:: AVAILABLE RECORDS ::

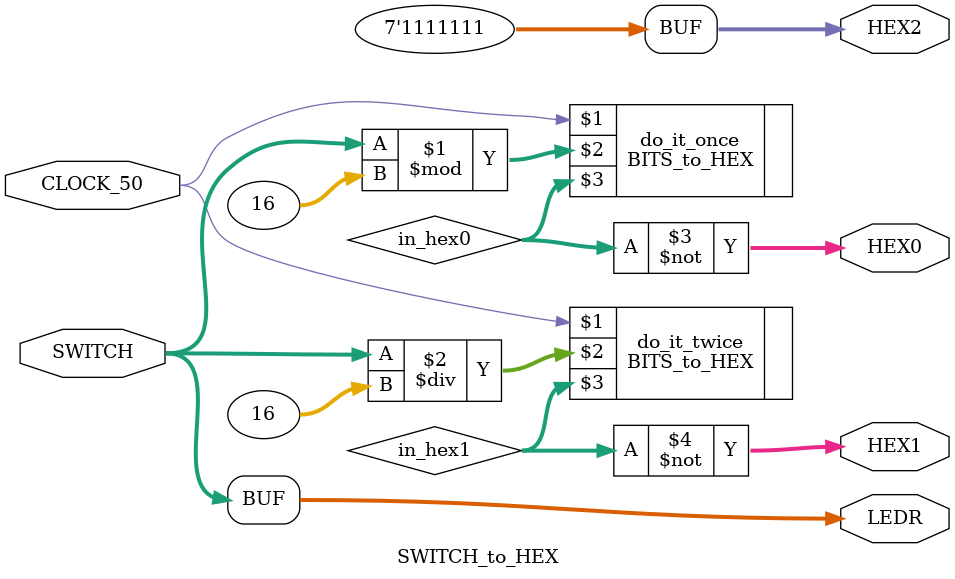
<source format=v>
module SWITCH_to_HEX ( CLOCK_50, SWITCH, LEDR, HEX0, HEX1, HEX2 );

	input        CLOCK_50;
	input  [7:0] SWITCH;
	output [7:0] LEDR;
	wire   [6:0] in_hex0;
	wire   [6:0] in_hex1;
	output [6:0] HEX0;
	output [6:0] HEX1;
	output [6:0] HEX2;
	
	//the syntax is awful
	//<module_name> <BS_undefined_variable> (clock, input, output);
	//
	//when called:              input is a reg or input, output is a wire or output
	//in the module definition: input is an input wire,  output is an output reg
	BITS_to_HEX do_it_once  ( CLOCK_50, (SWITCH % 16), in_hex0 );
	BITS_to_HEX do_it_twice ( CLOCK_50, (SWITCH / 16), in_hex1 );
	
	assign LEDR = SWITCH;
	assign HEX0 = ~(in_hex0);
	assign HEX1 = ~(in_hex1);
	assign HEX2 = 7'b1111111;

endmodule 
</source>
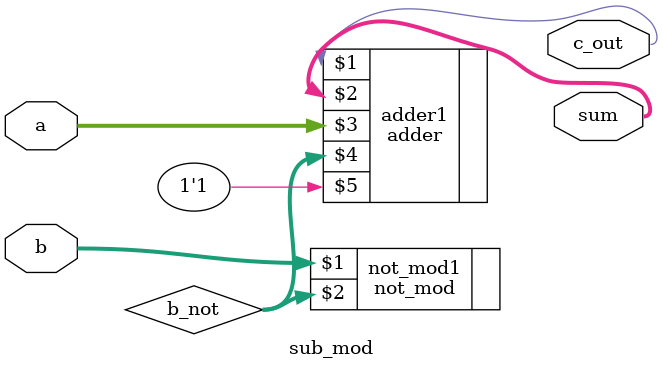
<source format=v>
`timescale 1ps / 1ps
module sub_mod(c_out, sum, a, b);
parameter size=8;

input [size-1:0] a;
input [size-1:0] b;

output [size-1:0] sum;
output c_out;

wire[size-1:0] b_not;

not_mod #(size) not_mod1(b,b_not);
adder #(size) adder1(c_out, sum,a,b_not,1'b1);


endmodule

</source>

:::

WHAT IS BEING ASKED: Start at the line holding "not_mod #(size) not_mod1(b,b_not);" and retype each line through the end of the material above, both included.

EXERCISE RESPONSE:
not_mod #(size) not_mod1(b,b_not);
adder #(size) adder1(c_out, sum,a,b_not,1'b1);


endmodule

</source>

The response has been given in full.